__Selected extract__:
• • •

JWT Decoder (2026)
Decode JWT tokens to inspect header and payload. Detects expired tokens. Runs entirely in your browser — no upload, no logging. Signature is shown but not verified (verify server-side with your secret).
{
"alg": "HS256",
"typ": "JWT"
}{
"sub": "1234567890",
"name": "John Doe",
"iat": 1516239022,
"exp": 9999999999
}What a JWT actually is
A JSON Web Token is three base64url-encoded segments joined by dots: header.payload.signature.
The header declares the signing algorithm and token type. The payload carries claims — standard ones (iat, exp, sub, iss) plus whatever custom data the issuer attached. The signature is a cryptographic hash over header+payload, computed with a shared secret (HS256) or a private key (RS256/ES256).
The point of the signature is that anyone with the public key (or shared secret) can verify the token wasn't tampered with — without a database lookup. That's what makes JWTs "stateless."

• • •

__Using the information__:
(a) Answer from the JWT decoder page:
(i) What does the tool do with a token's signature?
(ii) How many segments make up a JSON Web Token, and what joins them?
(iii) What does the header declare?
(b) Repeat the stretch of the JWT decoder page from "JWT Decoder (2026)" through "private key (RS256/ES256).".
The data that comes next has no connection to the JWT decoder page.

__Input data__:
• • •

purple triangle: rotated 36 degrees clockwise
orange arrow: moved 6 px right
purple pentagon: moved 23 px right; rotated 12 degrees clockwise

• • •

__List of answers__:
(a)
(i) It shows the signature but does not verify it.
(ii) Three base64url-encoded segments, joined by dots.
(iii) The signing algorithm and the token type.

(b)
JWT Decoder (2026)
Decode JWT tokens to inspect header and payload. Detects expired tokens. Runs entirely in your browser — no upload, no logging. Signature is shown but not verified (verify server-side with your secret).
{
"alg": "HS256",
"typ": "JWT"
}{
"sub": "1234567890",
"name": "John Doe",
"iat": 1516239022,
"exp": 9999999999
}What a JWT actually is
A JSON Web Token is three base64url-encoded segments joined by dots: header.payload.signature.
The header declares the signing algorithm and token type. The payload carries claims — standard ones (iat, exp, sub, iss) plus whatever custom data the issuer attached. The signature is a cryptographic hash over header+payload, computed with a shared secret (HS256) or a private key (RS256/ES256).